1. I do tend to use social media to the extent I feel I must. In many ways, that is getting more challenging on a daily basis. I, of course, read the student newspaper every day, mainly on line, as it is no longer available in hard copy on a daily basis. I also read the various campus journals, magazines, newsletters and other publications on campus, as being in the know about the institution is important. Although there is a great deal of specialization in Student Affairs, I have found that being a generalist and embracing the entire campus is much more effective.
2. When I exercise (which is usually every day), I go to the gym on campus. Several folks over the years have suggested that this is a direct route to burnout, as you never get away from students and colleagues. For me, this has been another way to stay in touch and be in the know. Today’s campus gym/fitness center is like the barber shop or beauty salon of the past, where interesting “news” tended to be shared. I find that it is the one place where students are more inclined to remove their earbuds and talk; maybe it’s just an excuse for them to take a break from their workout. Regardless of the motivation, being in the gym with the students may put us in a more approachable (and humbling and vulnerable) position and we might learn something we would have never known otherwise.

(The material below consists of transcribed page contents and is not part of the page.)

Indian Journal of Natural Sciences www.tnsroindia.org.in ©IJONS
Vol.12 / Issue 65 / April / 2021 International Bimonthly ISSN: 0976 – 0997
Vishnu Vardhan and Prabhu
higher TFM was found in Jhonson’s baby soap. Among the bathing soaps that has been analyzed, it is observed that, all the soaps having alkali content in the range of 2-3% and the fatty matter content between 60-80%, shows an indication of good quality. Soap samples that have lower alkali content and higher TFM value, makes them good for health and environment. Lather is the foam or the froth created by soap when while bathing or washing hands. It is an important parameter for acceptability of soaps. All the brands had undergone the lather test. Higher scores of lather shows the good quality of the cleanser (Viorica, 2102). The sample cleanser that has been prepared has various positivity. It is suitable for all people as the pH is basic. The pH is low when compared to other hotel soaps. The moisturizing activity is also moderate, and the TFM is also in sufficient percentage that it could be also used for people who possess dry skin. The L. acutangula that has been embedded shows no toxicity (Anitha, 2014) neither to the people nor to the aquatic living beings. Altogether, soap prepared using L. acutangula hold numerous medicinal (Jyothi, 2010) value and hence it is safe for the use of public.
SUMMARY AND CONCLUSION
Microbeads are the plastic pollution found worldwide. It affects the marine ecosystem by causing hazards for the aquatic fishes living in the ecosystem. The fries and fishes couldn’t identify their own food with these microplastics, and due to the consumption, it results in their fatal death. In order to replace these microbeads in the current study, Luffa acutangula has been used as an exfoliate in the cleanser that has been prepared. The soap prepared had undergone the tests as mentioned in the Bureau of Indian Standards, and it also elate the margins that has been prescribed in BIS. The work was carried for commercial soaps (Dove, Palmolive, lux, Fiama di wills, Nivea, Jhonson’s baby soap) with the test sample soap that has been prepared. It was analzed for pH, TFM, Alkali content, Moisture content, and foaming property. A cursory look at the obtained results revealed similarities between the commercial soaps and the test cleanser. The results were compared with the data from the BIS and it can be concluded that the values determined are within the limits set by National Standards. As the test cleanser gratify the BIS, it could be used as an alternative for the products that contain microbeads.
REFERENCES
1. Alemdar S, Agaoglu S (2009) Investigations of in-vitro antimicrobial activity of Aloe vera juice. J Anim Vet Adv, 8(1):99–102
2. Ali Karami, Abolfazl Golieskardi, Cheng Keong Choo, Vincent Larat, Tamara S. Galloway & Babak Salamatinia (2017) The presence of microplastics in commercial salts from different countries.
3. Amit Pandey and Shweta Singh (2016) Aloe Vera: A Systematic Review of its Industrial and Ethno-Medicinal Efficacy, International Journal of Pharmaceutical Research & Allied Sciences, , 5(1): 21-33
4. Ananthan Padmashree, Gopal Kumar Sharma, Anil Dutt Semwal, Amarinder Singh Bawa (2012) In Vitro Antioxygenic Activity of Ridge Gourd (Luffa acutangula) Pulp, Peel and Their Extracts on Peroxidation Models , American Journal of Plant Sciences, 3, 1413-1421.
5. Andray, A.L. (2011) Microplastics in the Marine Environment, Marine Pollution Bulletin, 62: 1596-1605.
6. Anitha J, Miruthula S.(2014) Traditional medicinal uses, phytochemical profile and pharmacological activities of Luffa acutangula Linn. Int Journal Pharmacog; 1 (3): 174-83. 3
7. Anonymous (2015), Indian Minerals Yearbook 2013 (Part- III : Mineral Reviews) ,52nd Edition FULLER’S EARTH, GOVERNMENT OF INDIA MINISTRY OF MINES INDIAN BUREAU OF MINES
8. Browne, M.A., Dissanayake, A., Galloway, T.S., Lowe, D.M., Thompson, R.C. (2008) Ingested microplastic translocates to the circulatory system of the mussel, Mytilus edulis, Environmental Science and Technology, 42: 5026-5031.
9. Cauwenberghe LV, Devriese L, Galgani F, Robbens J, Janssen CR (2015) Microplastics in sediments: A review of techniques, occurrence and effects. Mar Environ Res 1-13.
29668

3. Four years ago, I decided to participate in a faculty-in-residence program and live in a freshman residence hall. When I moved in, a student immediately asked me, “why would a woman of your age want to live with a bunch of 17 and 18 year-olds?” I appreciated her straight-forward question and it did make me chuckle. I told her that I worked in Student Affairs and was responsible for a number of student-related services and programs on campus. “What better way for me to truly understand students than to live with them?”, I asked her. I will be starting my fifth year living with 200 freshmen in about 3 weeks. It takes enormous energy to fully engage in this residential setting, but I love it and hope to continue doing it for a few more years. I am getting a bit tired of baking brownies!
4. I still call students on the phone and ask them to meet with me in person or join me for a meal. I refuse to completely succumb to texting and email, as the power of the human voice cannot be denied or overlooked. And, in spite of the impact of social media and technology on relationships, food continues to be a great connector.
I’m old and only getting older, but I’m not quite ready to be “put out to pasture.” And, maybe, when all is said and done, the “generation gap” and other challenges created by social media and technology really aren’t significantly different from what we were dealing with on college campuses 50 years ago.